### Job item
Output the entries in full and verbatim, pictures omitted.
Record extracts Start Marker
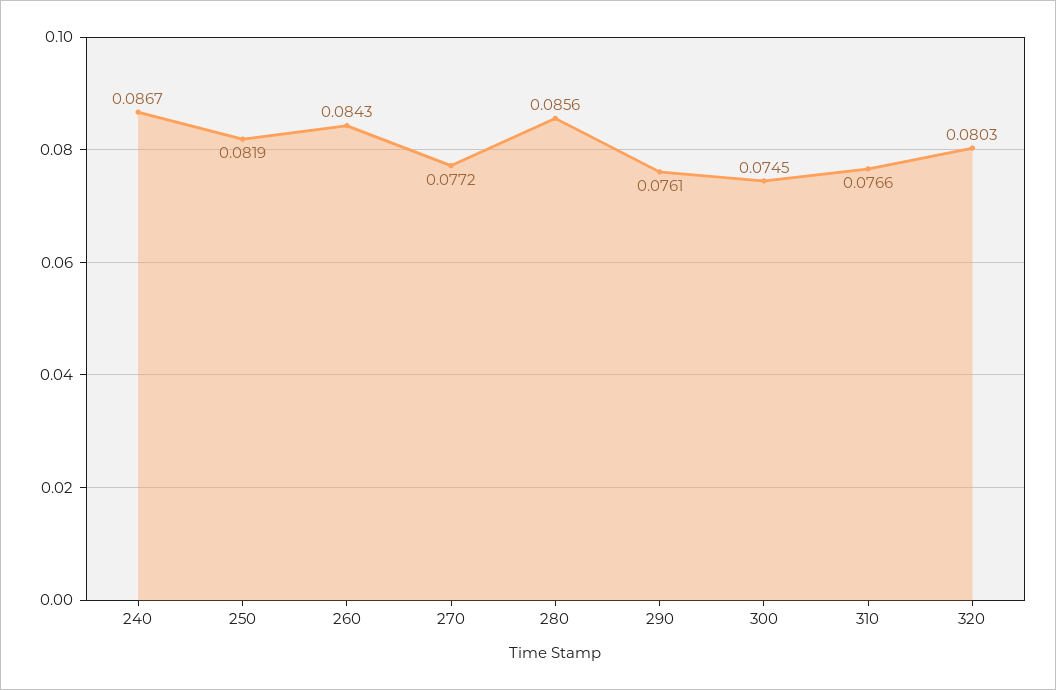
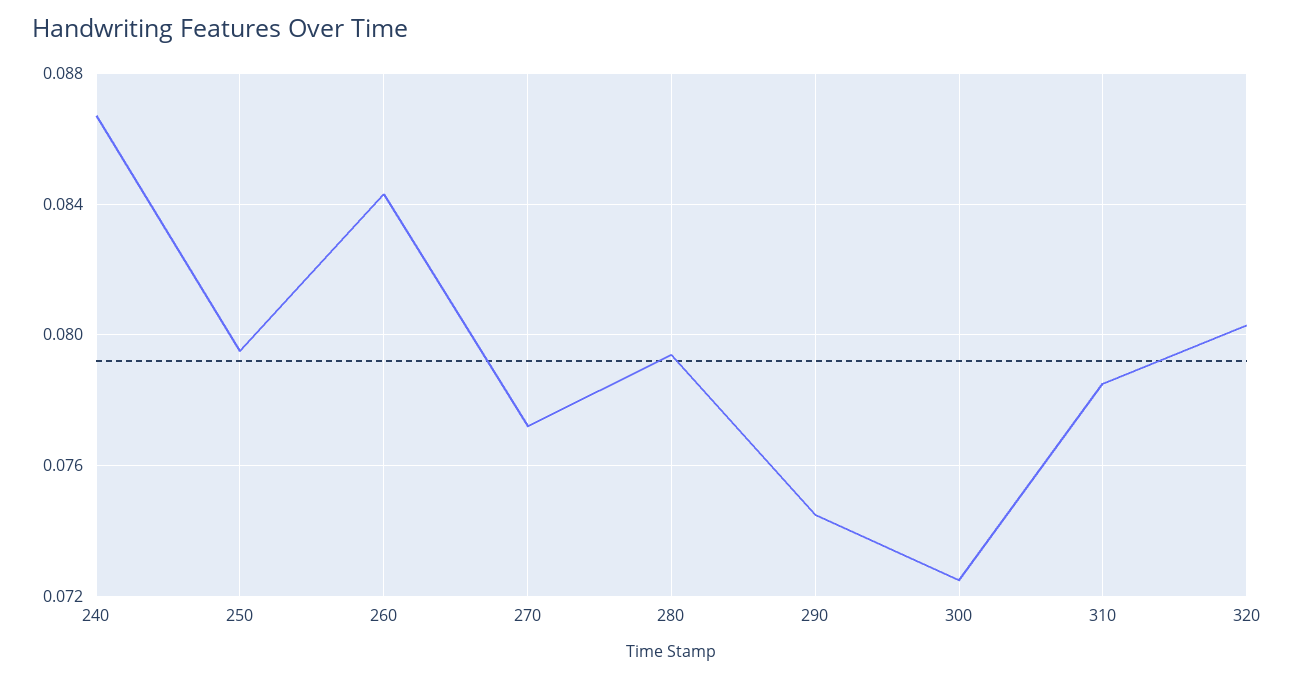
  {
    "240": 0.0867,
-   "250": 0.0819,
+   "250": 0.0795,
    "260": 0.0843,
    "270": 0.0772,
-   "280": 0.0856,
+   "280": 0.0795,
-   "290": 0.0761,
+   "290": 0.0745,
-   "300": 0.0745,
+   "300": 0.0725,
-   "310": 0.0766,
+   "310": 0.0785,
    "320": 0.0803
  }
Record extracts End Marker
### Solution below
  {
    "240": 0.0867,
-   "250": 0.0819,
+   "250": 0.0795,
    "260": 0.0843,
    "270": 0.0772,
-   "280": 0.0856,
+   "280": 0.0795,
-   "290": 0.0761,
+   "290": 0.0745,
-   "300": 0.0745,
+   "300": 0.0725,
-   "310": 0.0766,
+   "310": 0.0785,
    "320": 0.0803
  }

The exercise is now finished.